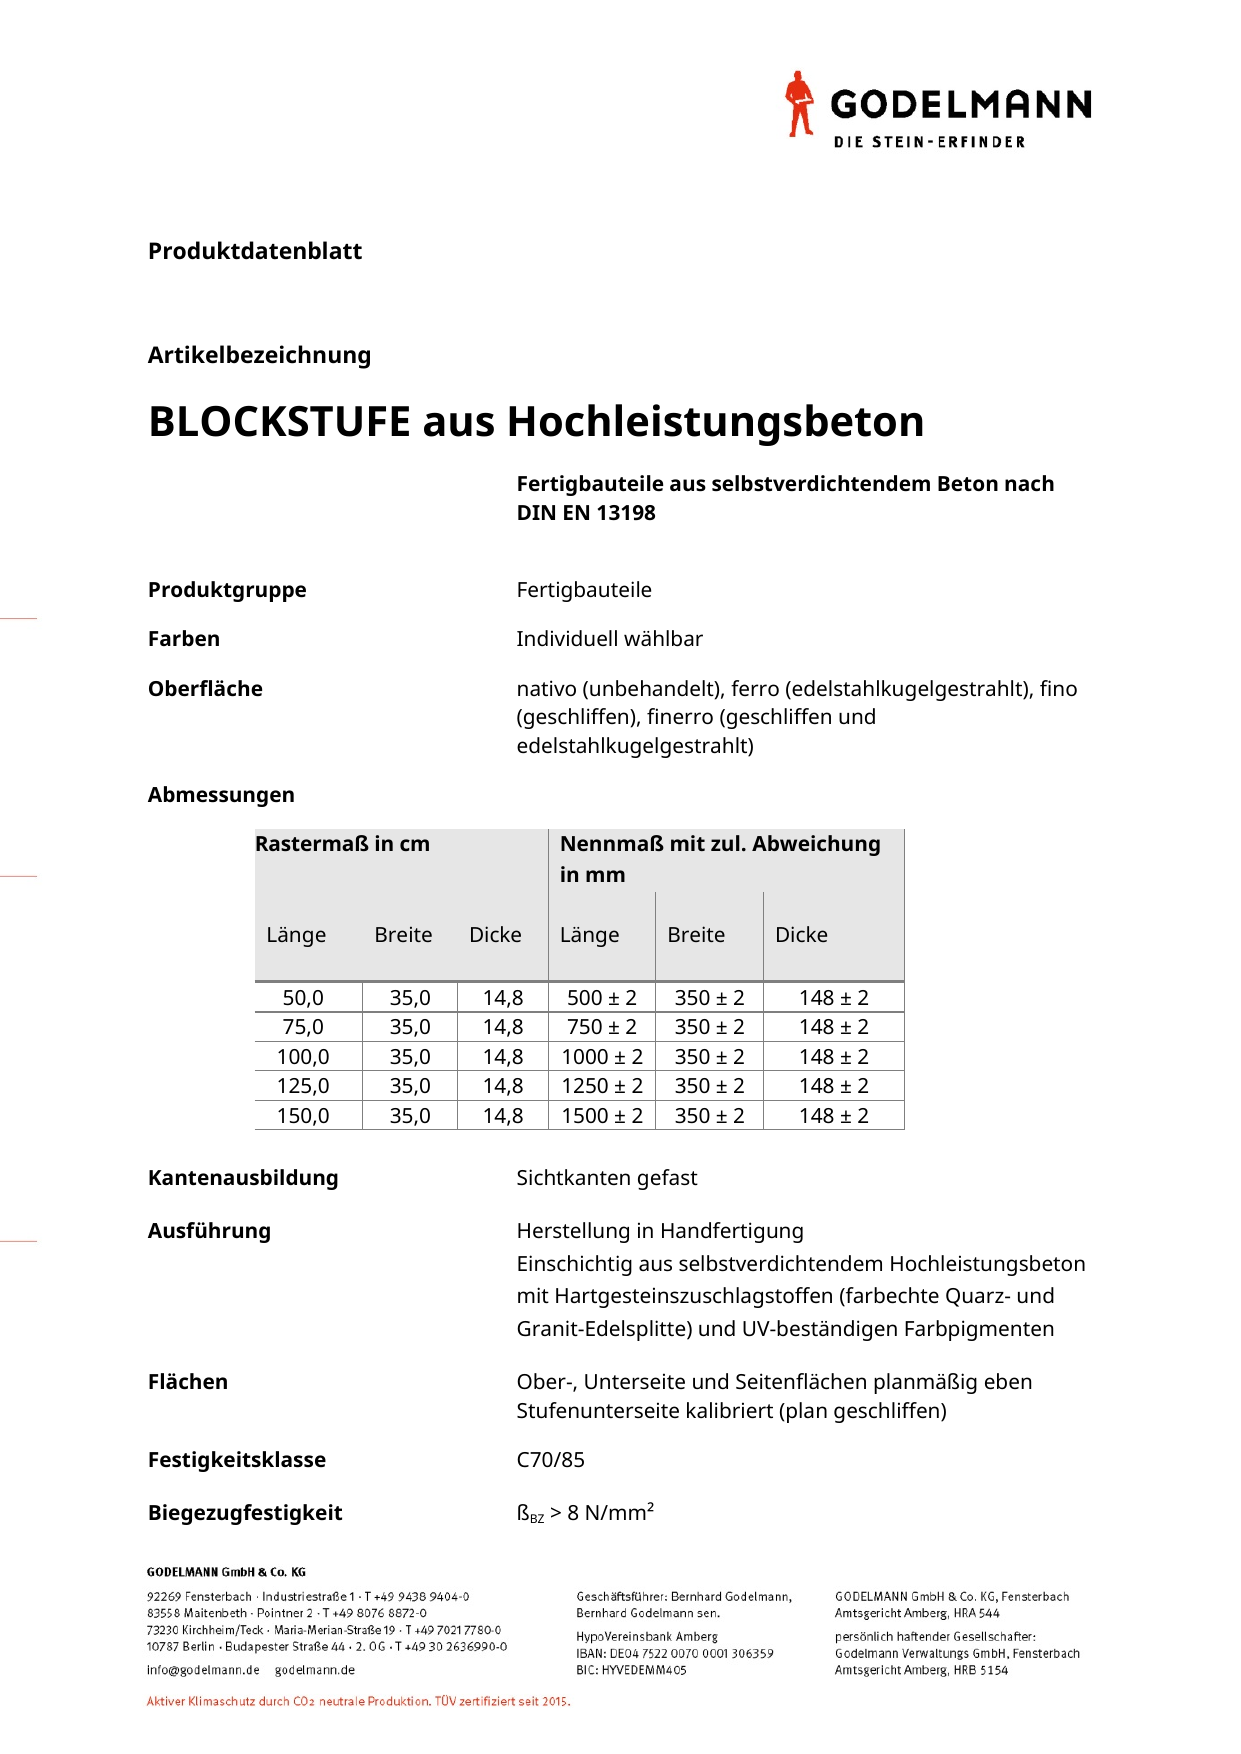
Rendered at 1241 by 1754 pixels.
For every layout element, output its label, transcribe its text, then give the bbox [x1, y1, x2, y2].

table_cell 350 ± 2 [656, 1013, 763, 1041]
text BLOCKSTUFE aus Hochleistungsbeton [148, 392, 1093, 448]
table_cell 148 ± 2 [764, 1071, 904, 1100]
table_cell Breite [656, 892, 763, 980]
table_cell 1250 ± 2 [549, 1071, 655, 1100]
table_cell 35,0 [363, 1013, 457, 1041]
table_header Rastermaß in cm [255, 829, 548, 892]
table_cell Länge [549, 892, 655, 980]
table_cell 50,0 [255, 983, 362, 1011]
table_cell 148 ± 2 [764, 1042, 904, 1070]
table_cell 125,0 [255, 1071, 362, 1100]
table_cell 1000 ± 2 [549, 1042, 655, 1070]
table_cell 14,8 [458, 1101, 548, 1129]
table_cell Breite [363, 892, 458, 980]
text Kantenausbildung Sichtkanten gefast [148, 1163, 1093, 1191]
picture [0, 0, 1241, 1754]
table_cell 500 ± 2 [549, 983, 655, 1011]
text Flächen Ober-, Unterseite und Seitenflächen planmäßig eben [148, 1367, 1093, 1396]
text Produktdatenblatt [148, 235, 1093, 267]
text Fertigbauteile aus selbstverdichtendem Beton nach DIN EN 13198 [516, 469, 1093, 526]
table_cell 75,0 [255, 1013, 362, 1041]
text Produktgruppe Fertigbauteile [148, 575, 1093, 604]
table_cell 148 ± 2 [764, 1101, 904, 1129]
table_cell 350 ± 2 [656, 1101, 763, 1129]
table_cell 14,8 [458, 1013, 548, 1041]
table_cell 750 ± 2 [549, 1013, 655, 1041]
table_cell 35,0 [363, 983, 457, 1011]
table_cell Dicke [764, 892, 904, 980]
text Abmessungen [148, 780, 1093, 808]
text Biegezugfestigkeit ßBZ > 8 N/mm² [148, 1498, 1093, 1527]
table_cell 14,8 [458, 1071, 548, 1100]
table_cell 148 ± 2 [764, 1013, 904, 1041]
text Festigkeitsklasse C70/85 [148, 1445, 1093, 1473]
text Stufenunterseite kalibriert (plan geschliffen) [148, 1396, 1093, 1424]
table_cell 148 ± 2 [764, 983, 904, 1011]
table_cell 350 ± 2 [656, 983, 763, 1011]
table_cell 350 ± 2 [656, 1071, 763, 1100]
text Oberfläche nativo (unbehandelt), ferro (edelstahlkugelgestrahlt), fino (geschliffen), finerro (geschliffen und edelstahlkugelgestrahlt) [148, 674, 1093, 759]
table_cell 14,8 [458, 1042, 548, 1070]
table_cell 100,0 [255, 1042, 362, 1070]
table_cell 14,8 [458, 983, 548, 1011]
table_cell 150,0 [255, 1101, 362, 1129]
text Ausführung Herstellung in Handfertigung [148, 1216, 1093, 1244]
table_cell Länge [255, 892, 363, 980]
table_cell 35,0 [363, 1101, 457, 1129]
text Artikelbezeichnung [148, 339, 1093, 371]
table_cell 350 ± 2 [656, 1042, 763, 1070]
table_cell Dicke [458, 892, 548, 980]
text Einschichtig aus selbstverdichtendem Hochleistungsbeton mit Hartgesteinszuschlagstoffen (farbechte Quarz- und Granit-Edelsplitte) und UV-beständigen Farbpigmenten [516, 1249, 1093, 1342]
table_header Nennmaß mit zul. Abweichung in mm [549, 829, 904, 892]
table_cell 1500 ± 2 [549, 1101, 655, 1129]
text Farben Individuell wählbar [148, 624, 1093, 653]
table_cell 35,0 [363, 1071, 457, 1100]
table_cell 35,0 [363, 1042, 457, 1070]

+--

▶ **Exercise prompt**
The lines to copy are those above that contain the string "geschliffen".

▶ **Worked solution**
text Stufenunterseite kalibriert (plan geschliffen) [148, 1396, 1093, 1424]
text Oberfläche nativo (unbehandelt), ferro (edelstahlkugelgestrahlt), fino (geschliffen), finerro (geschliffen und edelstahlkugelgestrahlt) [148, 674, 1093, 759]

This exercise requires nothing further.